■ **Problem requirements**: Scan the data for "sitting" and copy the lines it appears in.

Source data START

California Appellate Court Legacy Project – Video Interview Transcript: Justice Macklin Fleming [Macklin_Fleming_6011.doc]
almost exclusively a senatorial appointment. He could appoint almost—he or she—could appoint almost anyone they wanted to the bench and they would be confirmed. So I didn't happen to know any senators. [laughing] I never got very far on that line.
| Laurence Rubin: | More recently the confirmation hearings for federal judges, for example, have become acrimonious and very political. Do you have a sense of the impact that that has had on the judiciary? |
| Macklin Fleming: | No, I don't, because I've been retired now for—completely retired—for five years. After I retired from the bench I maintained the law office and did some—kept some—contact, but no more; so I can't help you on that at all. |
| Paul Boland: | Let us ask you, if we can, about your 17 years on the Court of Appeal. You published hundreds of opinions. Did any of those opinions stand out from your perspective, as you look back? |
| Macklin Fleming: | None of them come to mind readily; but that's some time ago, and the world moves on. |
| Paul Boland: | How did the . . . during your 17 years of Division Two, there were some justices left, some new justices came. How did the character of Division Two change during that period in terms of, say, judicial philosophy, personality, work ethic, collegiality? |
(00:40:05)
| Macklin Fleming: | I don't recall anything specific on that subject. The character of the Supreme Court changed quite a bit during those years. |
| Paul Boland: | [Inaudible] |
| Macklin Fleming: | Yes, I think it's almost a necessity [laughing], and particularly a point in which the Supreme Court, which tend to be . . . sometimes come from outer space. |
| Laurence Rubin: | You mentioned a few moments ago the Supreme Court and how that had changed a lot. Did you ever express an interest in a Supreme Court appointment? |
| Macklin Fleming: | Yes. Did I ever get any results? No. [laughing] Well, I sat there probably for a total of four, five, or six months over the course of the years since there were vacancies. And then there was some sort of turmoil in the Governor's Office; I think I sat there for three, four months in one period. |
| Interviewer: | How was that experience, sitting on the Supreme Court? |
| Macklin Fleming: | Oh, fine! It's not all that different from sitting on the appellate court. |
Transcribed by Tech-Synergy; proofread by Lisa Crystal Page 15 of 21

Source data END
Source data START

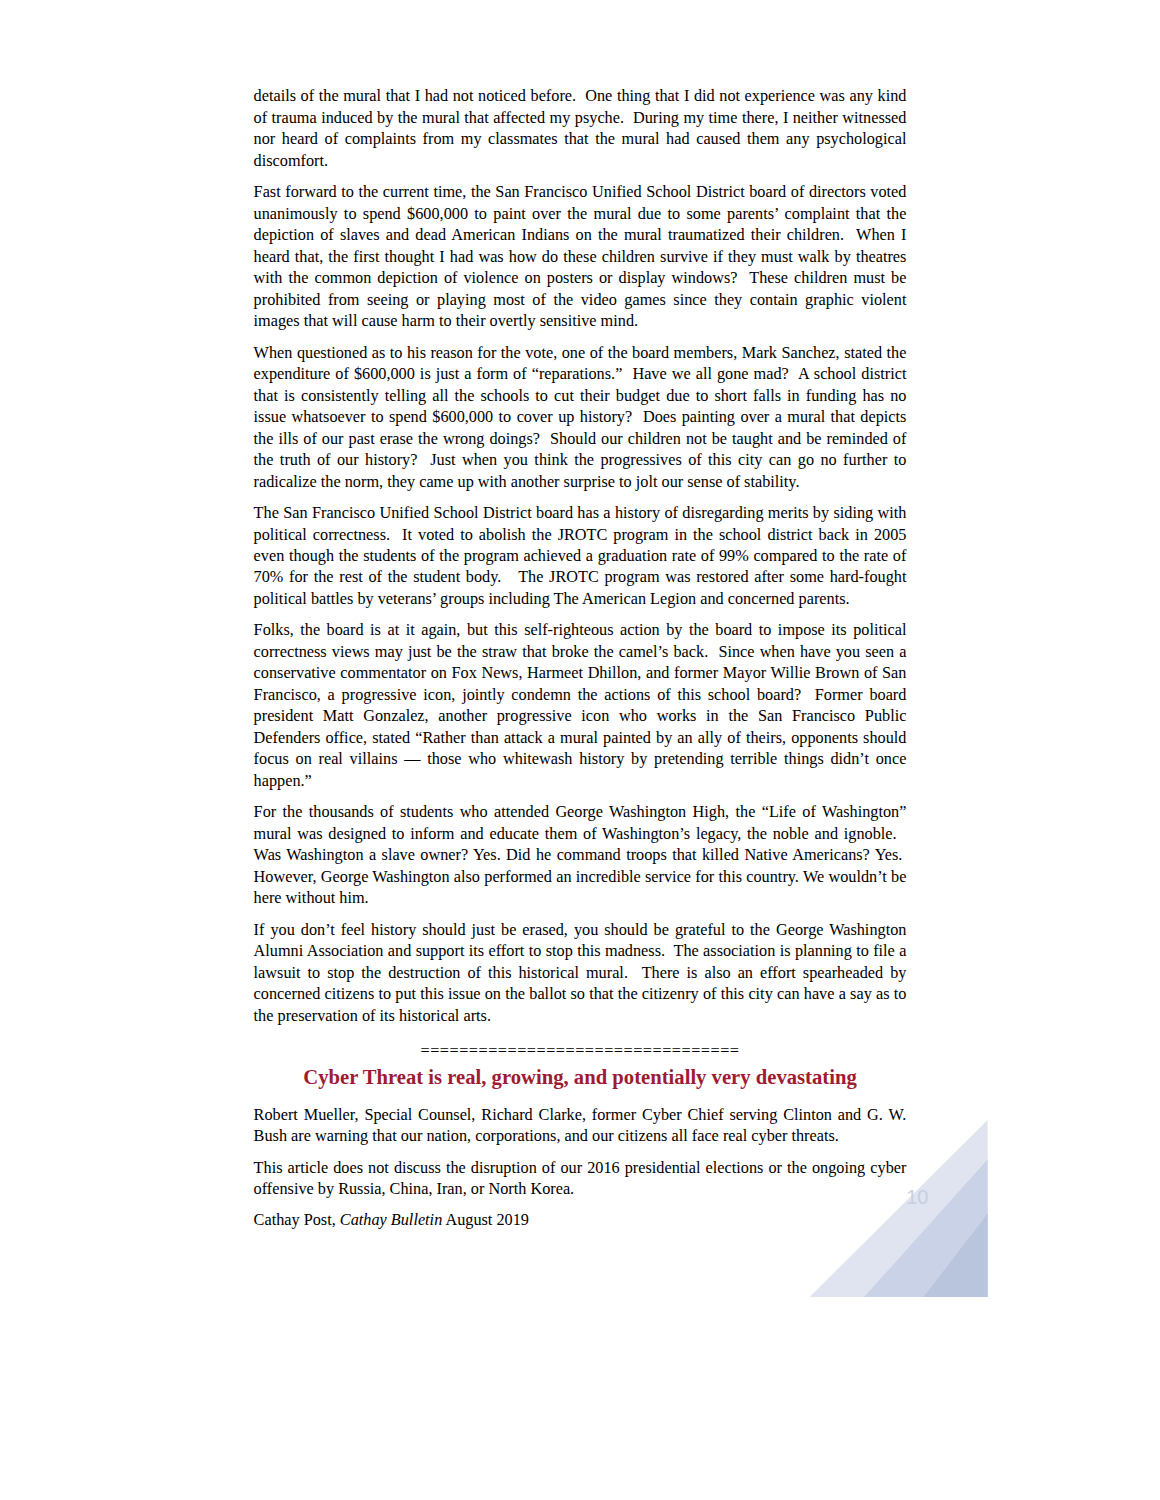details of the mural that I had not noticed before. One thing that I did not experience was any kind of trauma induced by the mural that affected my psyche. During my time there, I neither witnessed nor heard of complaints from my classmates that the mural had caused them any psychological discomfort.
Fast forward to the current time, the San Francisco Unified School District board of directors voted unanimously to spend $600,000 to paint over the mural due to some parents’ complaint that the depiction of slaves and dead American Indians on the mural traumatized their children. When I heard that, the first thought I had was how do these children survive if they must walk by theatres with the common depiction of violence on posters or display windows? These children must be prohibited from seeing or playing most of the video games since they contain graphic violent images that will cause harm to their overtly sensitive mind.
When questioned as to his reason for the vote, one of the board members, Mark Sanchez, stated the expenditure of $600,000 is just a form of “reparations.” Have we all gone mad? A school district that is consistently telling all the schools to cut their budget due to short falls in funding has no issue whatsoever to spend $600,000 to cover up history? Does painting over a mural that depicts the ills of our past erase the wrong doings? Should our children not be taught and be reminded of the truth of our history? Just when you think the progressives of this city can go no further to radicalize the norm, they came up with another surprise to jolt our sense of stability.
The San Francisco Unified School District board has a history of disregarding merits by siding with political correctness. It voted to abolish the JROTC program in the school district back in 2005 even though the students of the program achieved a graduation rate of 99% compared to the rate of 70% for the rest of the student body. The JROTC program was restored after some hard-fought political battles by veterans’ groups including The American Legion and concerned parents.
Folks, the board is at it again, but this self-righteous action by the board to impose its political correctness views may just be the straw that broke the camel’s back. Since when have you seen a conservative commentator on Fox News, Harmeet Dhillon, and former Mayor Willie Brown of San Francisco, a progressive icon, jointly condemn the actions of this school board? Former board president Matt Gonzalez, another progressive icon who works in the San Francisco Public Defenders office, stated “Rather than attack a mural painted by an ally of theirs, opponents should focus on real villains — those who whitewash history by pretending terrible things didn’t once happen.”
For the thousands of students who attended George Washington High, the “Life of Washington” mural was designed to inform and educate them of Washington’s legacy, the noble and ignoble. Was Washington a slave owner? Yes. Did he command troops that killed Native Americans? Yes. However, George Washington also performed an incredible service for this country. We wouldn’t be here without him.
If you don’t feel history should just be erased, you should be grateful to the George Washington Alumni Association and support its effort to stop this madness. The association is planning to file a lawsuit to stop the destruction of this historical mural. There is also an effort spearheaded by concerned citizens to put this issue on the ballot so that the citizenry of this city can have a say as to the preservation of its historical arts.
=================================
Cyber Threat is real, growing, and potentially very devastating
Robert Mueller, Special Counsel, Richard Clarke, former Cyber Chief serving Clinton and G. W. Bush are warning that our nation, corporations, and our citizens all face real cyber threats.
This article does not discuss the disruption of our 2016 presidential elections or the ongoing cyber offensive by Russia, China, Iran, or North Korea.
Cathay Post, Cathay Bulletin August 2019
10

Source data END

■ **Written solution**:
| Interviewer: | How was that experience, sitting on the Supreme Court? |
| Macklin Fleming: | Oh, fine! It's not all that different from sitting on the appellate court. |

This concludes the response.